The board has been really involved in incentivizing jobs. There's been some gross mistakes, like VR Labs. Some not so successful, and some successful, like Hertz. Instead of spending money to get jobs, we're looking at what can we invest in the community that would lead to companies wanting to invest there? That's what we're going to start focusing on. San Carlos Island, North Fort Myers, and any of the municipalities that invite us in, we'll work with them. In Fort Myers Beach, we're spending $80 million in infrastructure. I think that will help the local economy. In Bonita Springs, we're putting in a new library and the whole idea there is, you need four anchors in a community. It's a library, a superstore and two others, and having those induces growth. In North Fort Myers, there are a lot of abandoned buildings, so we're looking at where to invest there. It's different in every community, but it's contingent on people coming to use with ideas.

San Carlos Island will be the first to get a formalized visioning session. Even if it's been done before, it's time to do it again. I imagine we'll start this year.

Water quality talks have died down, but after Hurricane Irma the Army Corps released water into the Caloosahatchee from Lake Okeechobee. What's being done on that front?

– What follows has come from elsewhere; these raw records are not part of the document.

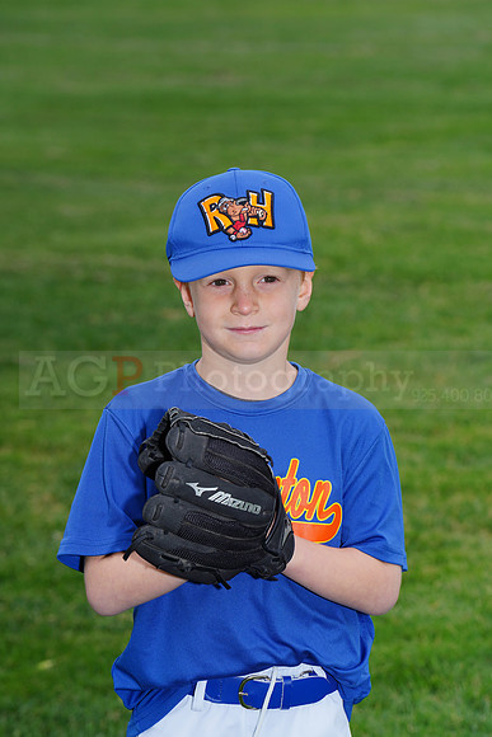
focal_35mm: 189
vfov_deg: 10.9
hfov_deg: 7.3
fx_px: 3872
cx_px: 246
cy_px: 368
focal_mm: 189
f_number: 9
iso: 160
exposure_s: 1/200
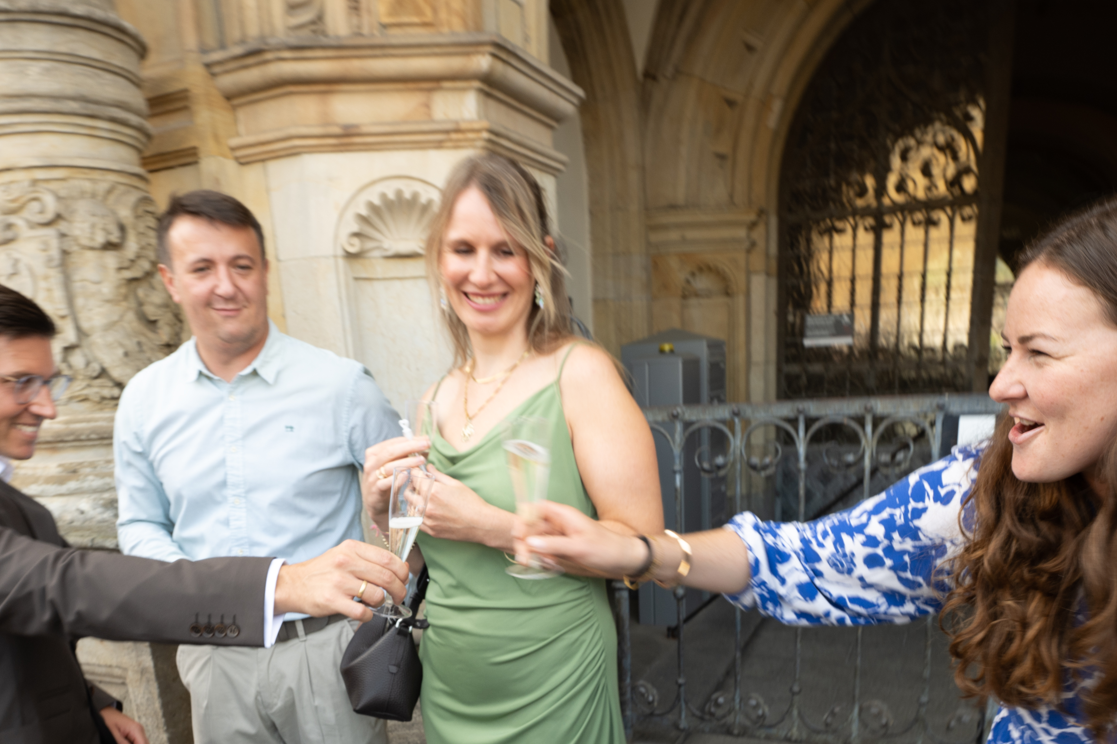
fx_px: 869
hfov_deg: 65.5
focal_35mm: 28
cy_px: 652
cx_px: 565
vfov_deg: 43.0
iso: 125
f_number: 7.1
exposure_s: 1/40
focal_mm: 14
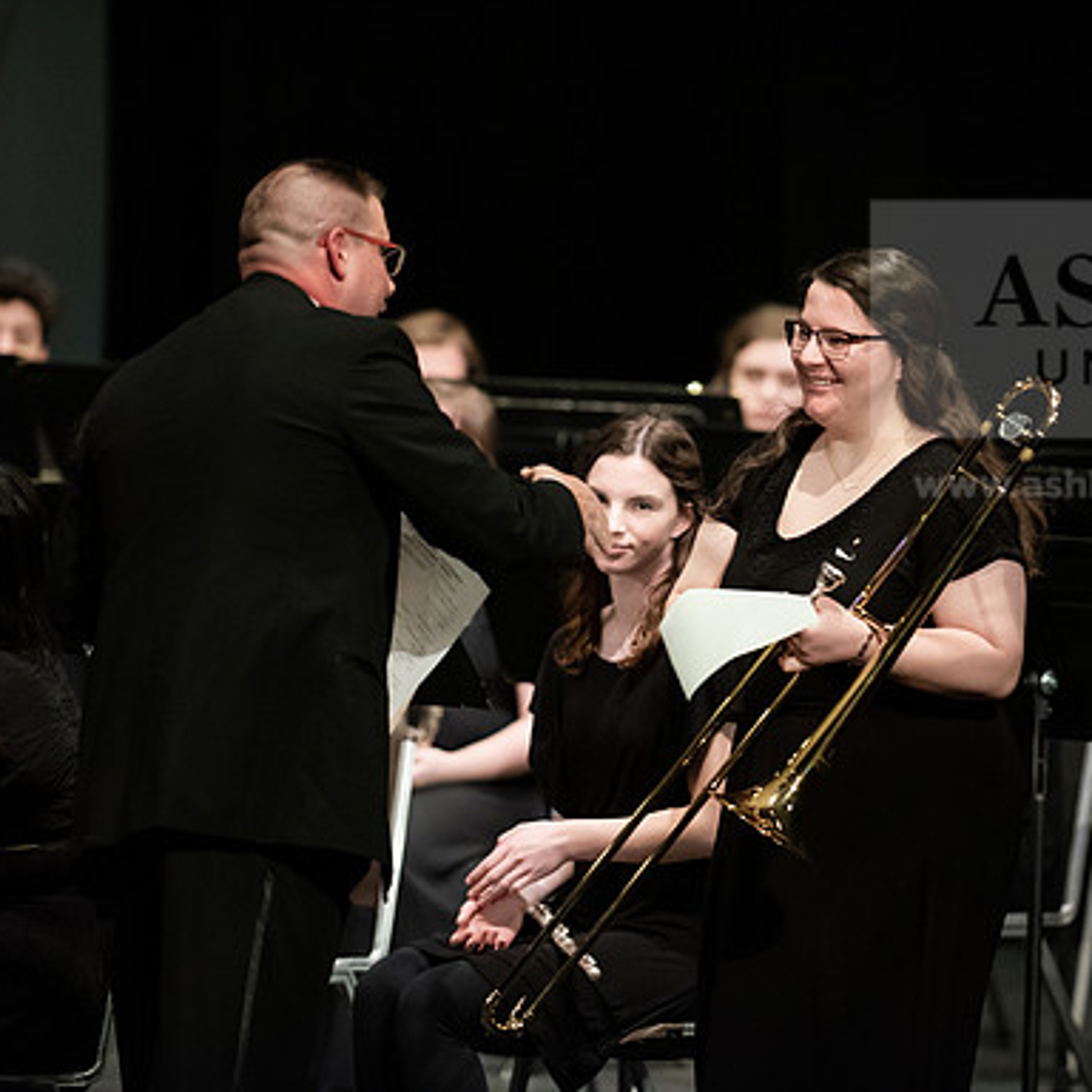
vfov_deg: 4.6
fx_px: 13741
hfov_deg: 4.5
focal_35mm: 385
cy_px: 545
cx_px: 785
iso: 4000
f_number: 3.2
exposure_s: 1/250
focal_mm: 300
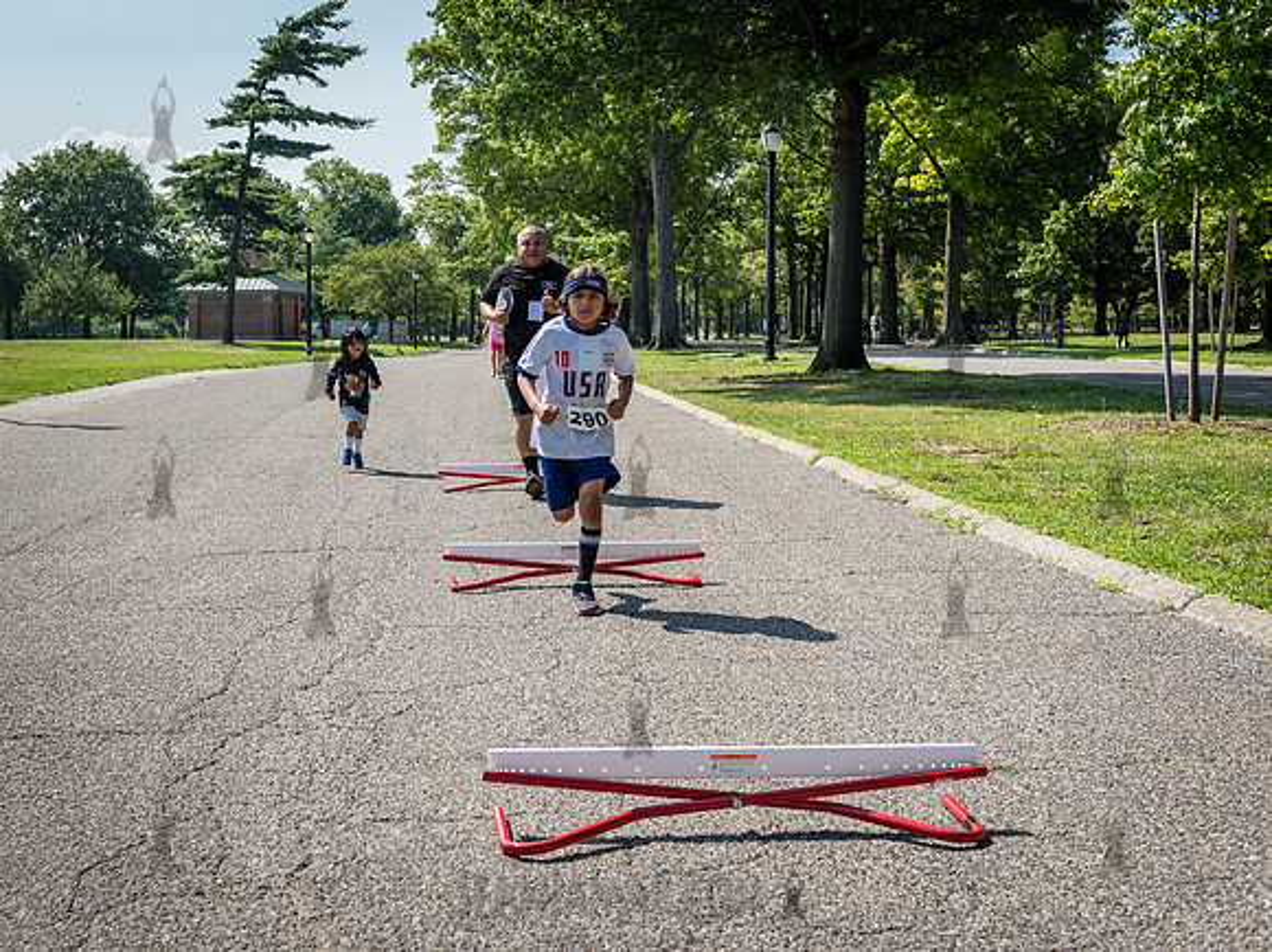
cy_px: 396
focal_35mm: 48
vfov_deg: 30.2
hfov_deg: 39.3
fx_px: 1760
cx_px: 438
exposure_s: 1/1600
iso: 400
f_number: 5
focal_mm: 38
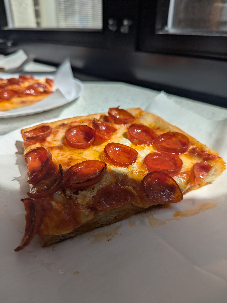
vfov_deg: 71.6
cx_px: 114
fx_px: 210
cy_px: 152
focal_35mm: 24
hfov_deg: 56.8
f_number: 1.85
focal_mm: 6.81
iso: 44
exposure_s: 1/2096
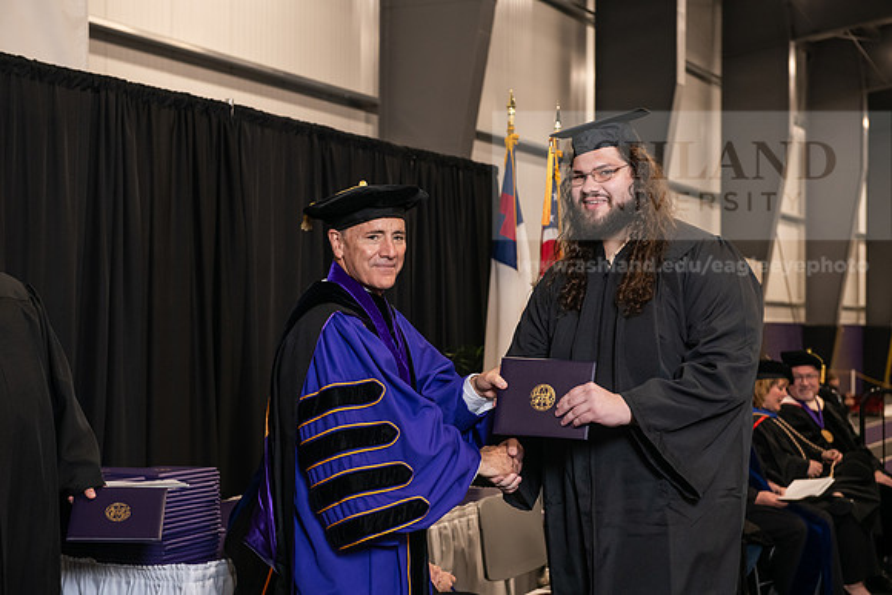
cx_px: 446
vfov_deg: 20.6
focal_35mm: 66
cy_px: 298
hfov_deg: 30.5
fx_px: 1636
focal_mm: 66
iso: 1600
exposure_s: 1/125
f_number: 5
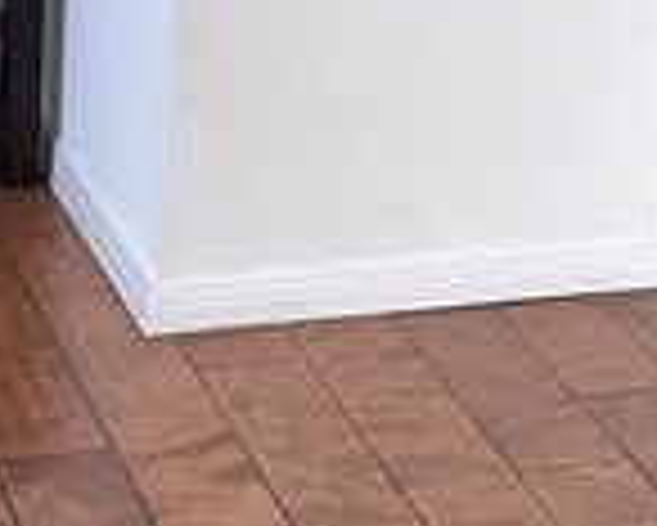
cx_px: 522
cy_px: -481
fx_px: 3191
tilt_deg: -6.3
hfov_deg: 11.7
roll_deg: -2.0
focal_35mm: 164
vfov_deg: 8.9
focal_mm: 6.86
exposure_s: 1/142
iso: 64
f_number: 1.78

Last year water quality was a big subject because of the way the releases were done. I think this exemplifies that we've concentrated our efforts on water quality not only when it was the thing to talk about, but we've been doing it for years before and we're continuing to look at water quality. It's always been a high priority, it was last year, it is this year, and it will be next year. I think it was an over-exercised, unfortunate event that became a political tool. People should feel comfortable that we're always had that as one of our priorities. That Edison Farms, that's a big deal. Another policy this board has been following, and this ties back into the DRGR* and different pieces of it, the new developers that are coming in, we're working with them to put large amounts of the property that they own and intend to develop into conservation, which means they pay for the property and they pay for the improvements. It's in perpetuity. It's not uncommon for large developments, 2,000 acres, to put 50 to 60 percent into conservation. I'm really proud we're able to work with them in that vein. We do allow extra density, but what we get back is huge. That's what's key, we're restoring the water flow.

*Editor's Note: DRGR, or Density Reduction/Groundwater Resource is an area of more than 80,000 acres east of the Southwest Florida International Airport and south of State Road 82 made up of wetlands, agricultural lands and limerock mines and is a part of the watershed. It was set aside for low density and groundwater protection, but it's been controversial as the county has approved housing developments within its boundaries.